Since then, they've been absolutely horrid at 5-on-5. In the past ten games, looking at the same score adjusted metrics, they're 21st in SCF% (49.8%), and 24th in CF% (48.4%). It's resulted in a GF% of 43.1%, good for 26th in the league.
The better special teams units haven't been enough to compensate, and the team is sliding right out of a playoff spot. They currently stand at 19th in the league at points percentage.
A team that once looked so promising, and that had around a 70% chance to make the playoffs, now stands at 16.1%.
Now that we know the problem lies at 5-on-5, it isn't hard to diagnose.
Dave Bolland was put back in the lineup on December 8th, against the St. Louis Blues, after missing 21 games due to injury. Since then, the team's playoff chances have dropped from about 70% to the aforementioned 16.1%. The problem hasn't all been Bolland, however. He's one player on a roster of 20.
So what's another significant date to look at? How about, January 19th? The last game before the All-Star Break?
The significance of that day is that it was the first game Sean Bergenheim was a healthy scratch, as well as the last time Vincent Trocheck would play for the Cats until he was recalled for Sunday's loss against the Penguins. Bergenheim hasn't played in ten of the sixteen games that followed, and Trocheck was in San Antonio.
So if we isolate the Panthers playoff chances, and look at how they've fared after those two days, what type of trends do we see?
Downward. To make matters worse, Shawn Thornton returned to the lineup on January 29th, after missing 21 games due to injury. He's only missed two games since returning.
The team's CF% has taken a nose dive since then. It's not hard to see why.
So, the team has gotten worse because these two have been in the lineup. Both of them were brought in during the offseason. Both were predicted to be bad signings, by publicly available data.
Yea, the Panthers signed him. pic.twitter.com/Lv2ROMUw9p— Shane O'Donnell (@shane1342o) July 17, 2014
I don't see how people can still be happy with the way that Dale Tallon and Gerard Gallant have handled this team.
Gallant has pushed the team's best possession forward out of the lineup and most likely off the team. He also consistently plays Shawn Thornton, even though he could put other players in the lineup and give himself the ability to roll four lines.
Tallon has brought in two pieces of deadweight who hurt the team at 5-on-5, and kept players who can actually help (Vincent Trocheck and Drew Shore) in the minors. Not only has this affected the team's on ice play, it also led to the trading of Shore, for very little in return.
I've held back for a while. I've trusted management for a while. I hoped they knew what was right. They have an analytics guy who is there to help, I told myself. They have someone they can get this information from.
I was wrong. They are drastically misusing Brian MacDonald. From ESPN's Great Analytics Rankings, which came out today (emphasis my own):
Let's break that quote down.
"Anywhere there is data in this organization, I've tried to get my hands in it a little bit."

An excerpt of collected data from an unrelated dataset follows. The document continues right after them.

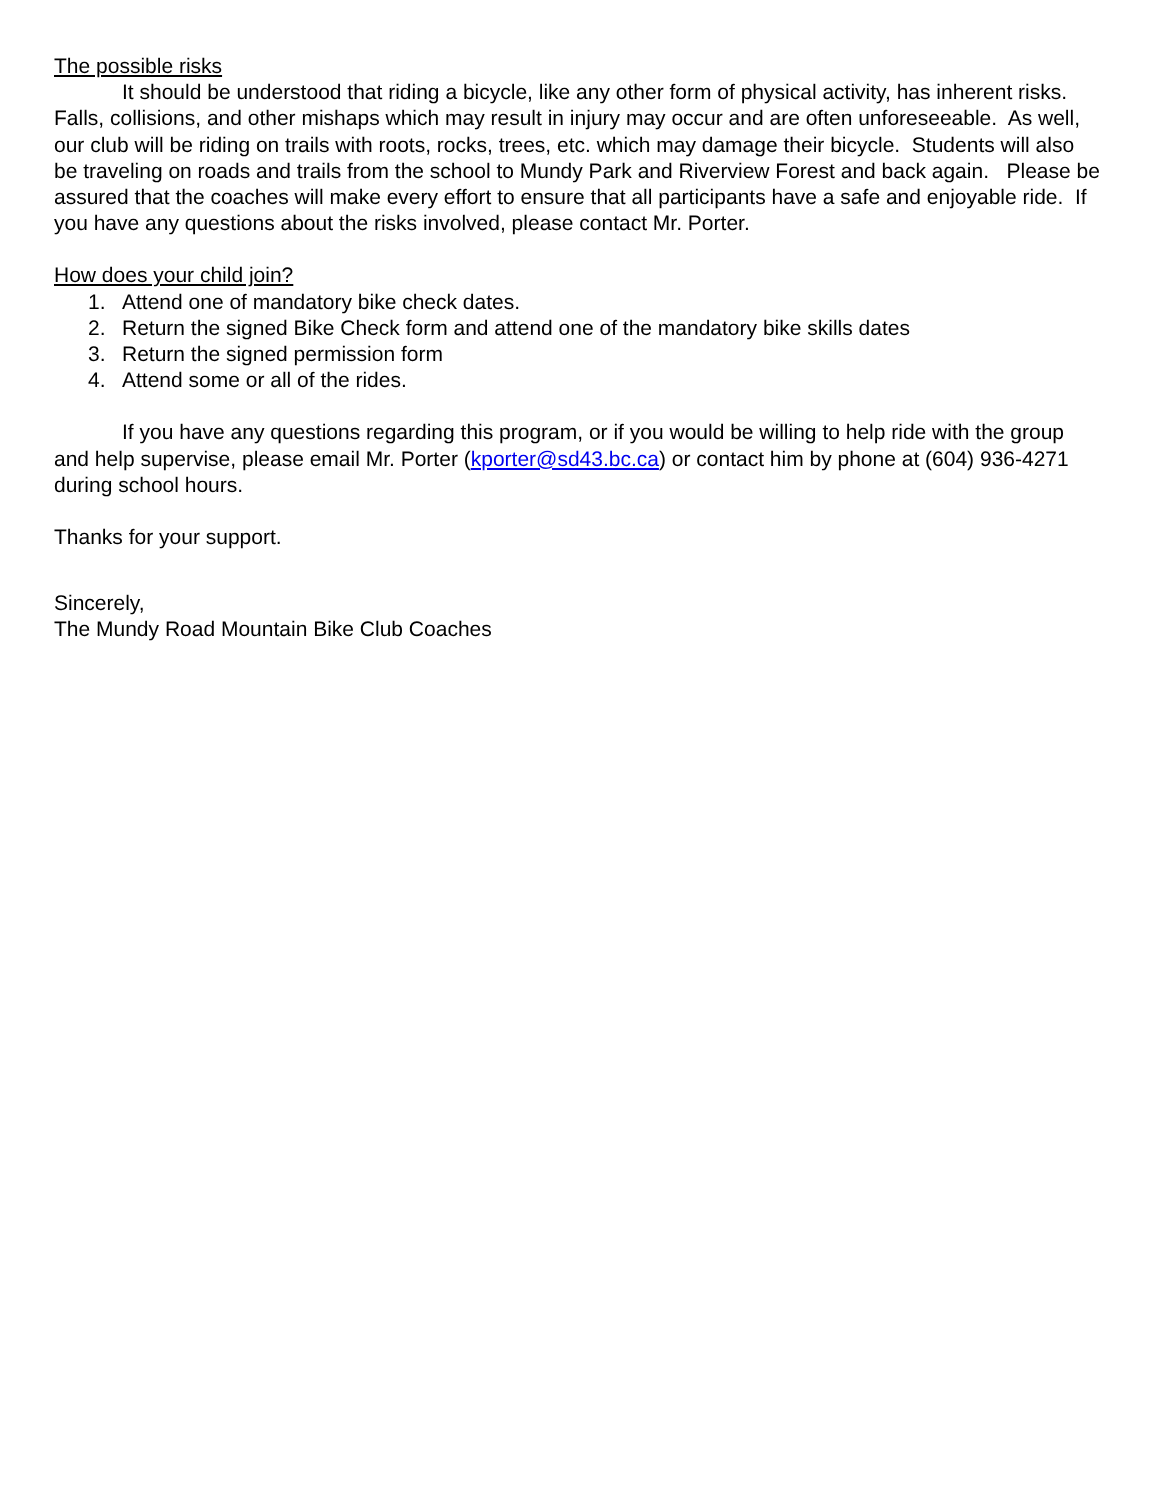The possible risks
It should be understood that riding a bicycle, like any other form of physical activity, has inherent risks. Falls, collisions, and other mishaps which may result in injury may occur and are often unforeseeable. As well, our club will be riding on trails with roots, rocks, trees, etc. which may damage their bicycle. Students will also be traveling on roads and trails from the school to Mundy Park and Riverview Forest and back again. Please be assured that the coaches will make every effort to ensure that all participants have a safe and enjoyable ride. If you have any questions about the risks involved, please contact Mr. Porter.
How does your child join?
1. Attend one of mandatory bike check dates.
2. Return the signed Bike Check form and attend one of the mandatory bike skills dates
3. Return the signed permission form
4. Attend some or all of the rides.
If you have any questions regarding this program, or if you would be willing to help ride with the group and help supervise, please email Mr. Porter (kporter@sd43.bc.ca) or contact him by phone at (604) 936-4271 during school hours.
Thanks for your support.
Sincerely,
The Mundy Road Mountain Bike Club Coaches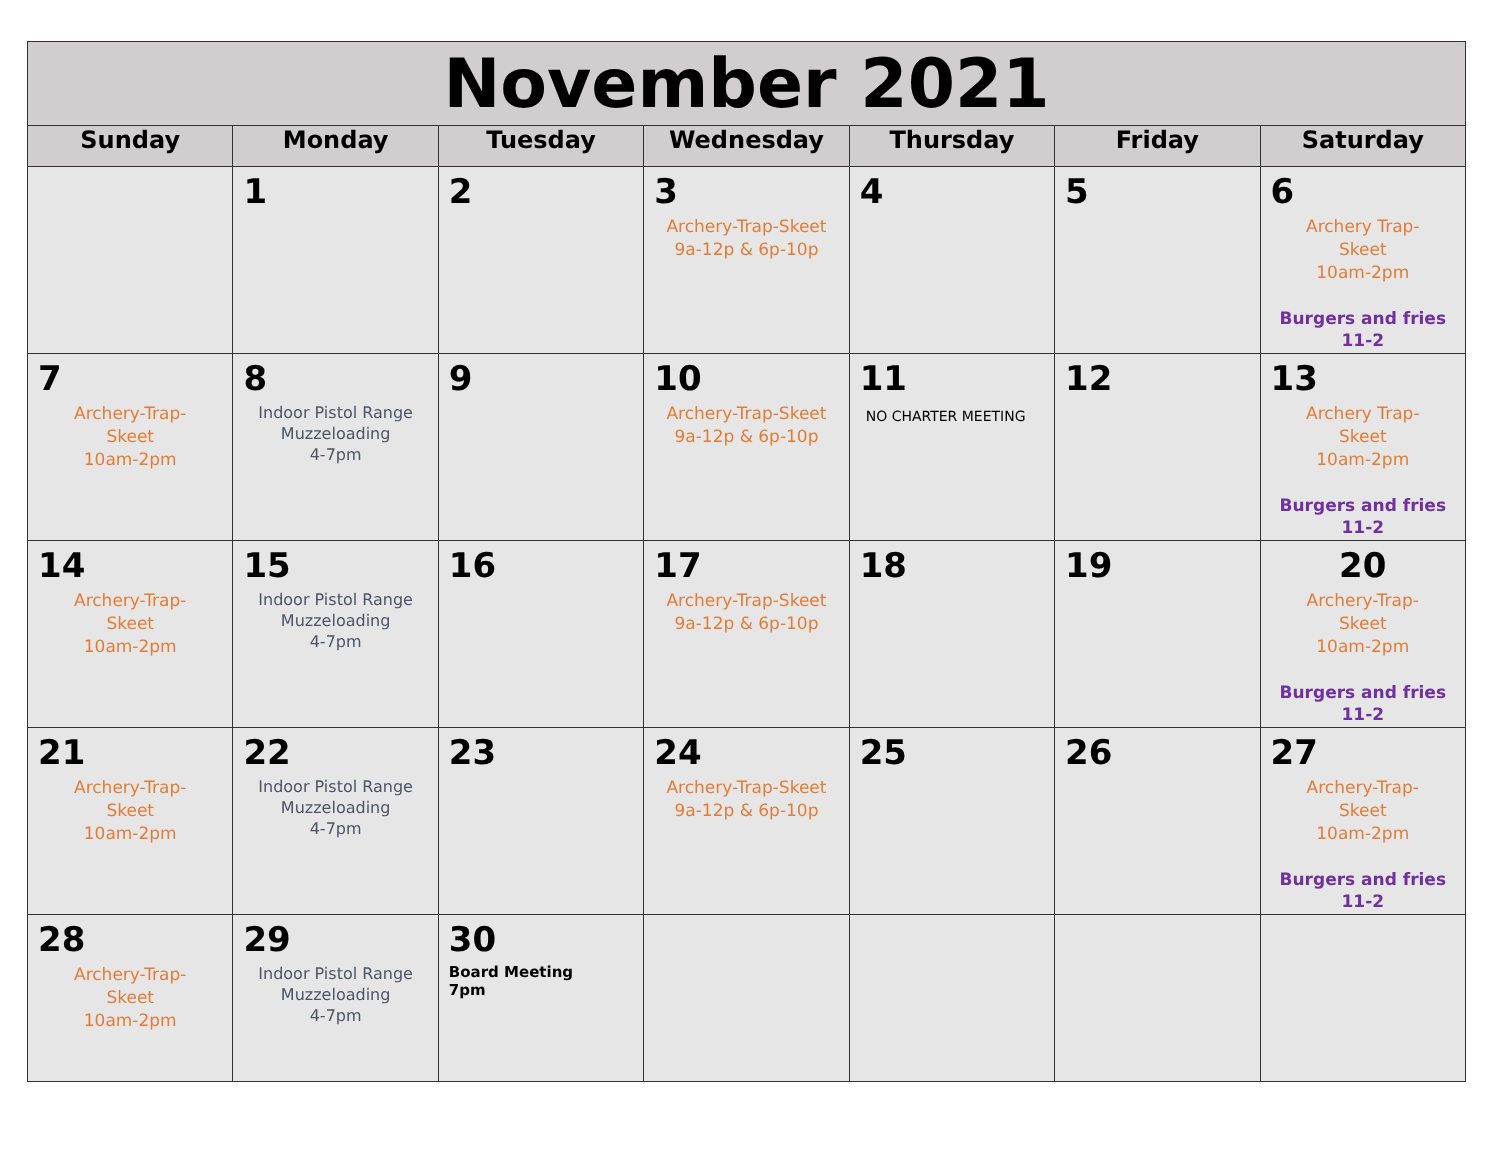| November 2021 | | | | | | |
| --- | --- | --- | --- | --- | --- | --- |
| Sunday | Monday | Tuesday | Wednesday | Thursday | Friday | Saturday |
| | 1 | 2 | 3 Archery-Trap-Skeet 9a-12p & 6p-10p | 4 | 5 | 6 Archery Trap- Skeet 10am-2pm Burgers and fries 11-2 |
| 7 Archery-Trap- Skeet 10am-2pm | 8 Indoor Pistol Range Muzzeloading 4-7pm | 9 | 10 Archery-Trap-Skeet 9a-12p & 6p-10p | 11 NO CHARTER MEETING | 12 | 13 Archery Trap- Skeet 10am-2pm Burgers and fries 11-2 |
| 14 Archery-Trap- Skeet 10am-2pm | 15 Indoor Pistol Range Muzzeloading 4-7pm | 16 | 17 Archery-Trap-Skeet 9a-12p & 6p-10p | 18 | 19 | 20 Archery-Trap- Skeet 10am-2pm Burgers and fries 11-2 |
| 21 Archery-Trap- Skeet 10am-2pm | 22 Indoor Pistol Range Muzzeloading 4-7pm | 23 | 24 Archery-Trap-Skeet 9a-12p & 6p-10p | 25 | 26 | 27 Archery-Trap- Skeet 10am-2pm Burgers and fries 11-2 |
| 28 Archery-Trap- Skeet 10am-2pm | 29 Indoor Pistol Range Muzzeloading 4-7pm | 30 Board Meeting 7pm | | | | |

Ok. That's good. I would hope that, as the Director of HOCKEY Analytics, this means he's trying to look at the big picture stats, like Corsi, as well as micro stats like zone entries, and passes. That would be great, to get the coach some info as well as the general manager.
"That includes the business side of things now, also."
Wait, I thought he was the Director of HOCKEY Analytics?
"The past couple months, I've been doing more business than hockey."
This was a playoff caliber team. It isn't anymore. Management made too many mistakes this season, and it's not like they weren't predictable mistakes.
People have a right to be pissed off at Tallon Inc. I would love to watch playoff hockey in South Florida this season. I doubt I'll get the chance to now.